If politicians friendly to Big Labor seize control of Congress this November, as many expect will happen, then union officials appear poised to ram through one of the most damaging and coercive pieces of legislation in recent memory — a bill that will throw open the door for aggressive union organizing campaigns.
In recent years, employees have grown increasingly concerned about forced-unionism abuses, including featherbedding, wasteful work rules, job losses, union corruption, and political crusades, and thus have naturally become less apt to vote for unionization.
In response, Big Labor is resorting more and more frequently to in-your-face tactics known as “neutrality” and “card check” agreements. “Neutrality” agreements are no such thing, and practically force employers into helping a union gain support from employees. Employers agree to such things as: not to give workers any information that would discourage workers from unionizing; requiring workers to sit through one-sided “captive audience” speeches extolling unionization; giving union organizers sweeping access to company premises and employees’ home addresses and phone numbers; and agreeing to a so-called “card check” — that is, agreeing to recognize the union based on the union’s collection of “authorization” cards (cards workers sign authorizing the union to represent them in collective bargaining) from employees, not on the basis of an election.
Not that employers are eager to agree to such conditions — they do so because union officials batter them with negative PR blitzes, costly lawsuits, drawn-out strikes, stockholder actions, and political pressure.
The “card check” agreements are particularly egregious, not only because they eliminate the right of workers to vote for or against the union, but because of the tactics that they allow the unions to employ. Workers commonly receive unsolicited home visits from union operatives who browbeat them into signing the cards. Workers also report that union agents often lie to them about the purpose of the cards. Some are told they are merely health insurance enrollment forms, requests for an election, or even tax forms. Unbeknownst to these workers, because of the “neutrality” agreements the employers agreed to, the cards are then counted as “votes” for unionization.
Revoking a previously signed card can be next to impossible.
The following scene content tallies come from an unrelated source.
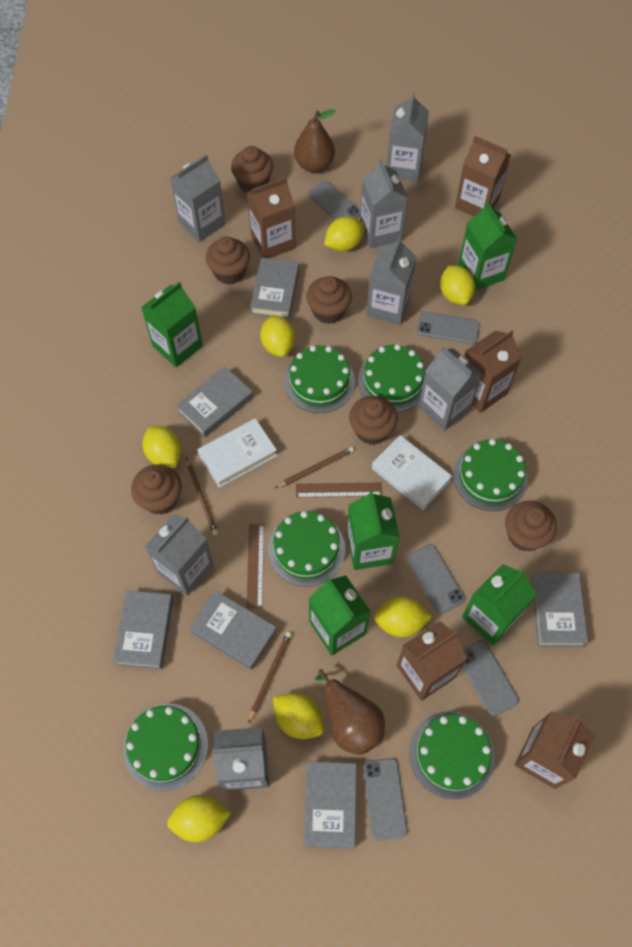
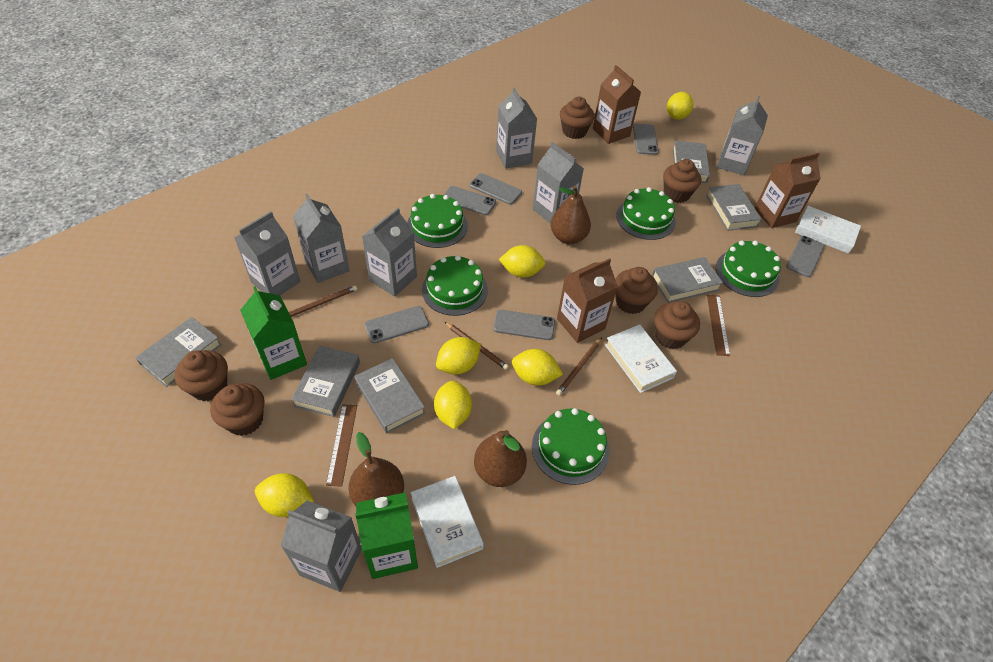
brown carton: [247,177,296,258] [397,621,467,701] [455,136,511,216] [464,330,522,413] [515,711,595,789] = 5 -> [557,258,618,343] [593,65,641,144] [755,153,821,228] = 3
brown pear: [294,109,335,173] [315,669,385,755] = 2 -> [349,432,404,506] [474,430,527,487] [550,186,591,244] = 3
green cake: [123,703,208,791] [268,511,345,587] [284,345,355,413] [358,344,426,412] [409,711,495,799] [453,439,528,511] = 6 -> [407,194,468,248] [422,255,488,316] [532,408,609,485] [616,187,676,240] [716,241,781,297] = 5
green carton: [141,282,203,367] [308,575,371,656] [347,491,400,570] [458,202,517,291] [462,564,537,646] = 5 -> [240,286,307,380] [355,492,418,579] = 2
grey phone: [308,181,360,220] [363,758,408,841] [407,544,465,614] [417,311,480,345] [462,640,519,716] = 5 -> [365,306,429,343] [444,186,496,215] [470,173,522,205] [493,310,555,340] [633,124,659,155] [786,236,824,277] = 6
white book: [197,418,277,488] [372,435,452,510] = 2 -> [411,476,484,568] [605,324,677,393] [795,206,861,254] = 3
yellow lemon: [142,426,182,468] [167,795,231,842] [260,315,295,357] [273,693,324,739] [324,216,364,251] [374,597,432,637] [440,265,475,305] = 7 -> [255,473,314,517] [434,381,472,429] [436,337,481,375] [499,245,545,278] [512,349,563,386] [667,92,693,120] = 6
For example, a National Labor Relations Board official responding to an employee who asked how to get back a card he had signed under false pretenses said that the union was not required to return it or rectify union organizers’ misrepresentations.
Responding to employee complaints from across the country, attorneys for the National Right to Work Legal Defense Foundation have filed numerous court challenges documenting illegal activities by union organizers under such drives — including threats, bribes, and stalkings.
The response of union leaders has been to try to get these abusive practices enshrined in law. A top legislative priority of organized labor is a laughably-misnamed bill called the “Employee Free Choice Act.” The wording of this act is an example of union code, of course, in which “employee free choice” means making sure unions can use organizing tactics that deny employees any effective means of opposing unionization. The act makes it such that employers are forced to recognize unions on the basis of the “authorization” cards. In effect, the law would force employers into so-called “neutrality” agreements. If this act were to become law, union officials would be able to undermine severely the freedom of workers to decide for themselves whether or not to unionize. It would do away with the traditional election process, instead allowing union organizers to bully workers one-by-one into supporting unionization, until they have a majority.
In principle, the card-check bill’s lead sponsor, Congressman George Miller (D., Calif.), knows “card check” organizing is rife with abuses. Five years ago, Miller and many of his co-sponsors addressed this issue in a letter to a Mexican labor commission: “We feel that the secret ballot is absolutely necessary to ensure that [Mexican] workers are not intimidated into voting for a union they might not otherwise choose.” But Big Labor’s power, not principle, is Miller’s concern now.
This whole debate is a sad statement about today’s union officials. Rather than trying to ram new coercive union privileges through Congress to undermine employee free choice, union hierarchies should take a hard look at improving the product they are selling.
– Mark Mix is president of the National Right to Work Committee.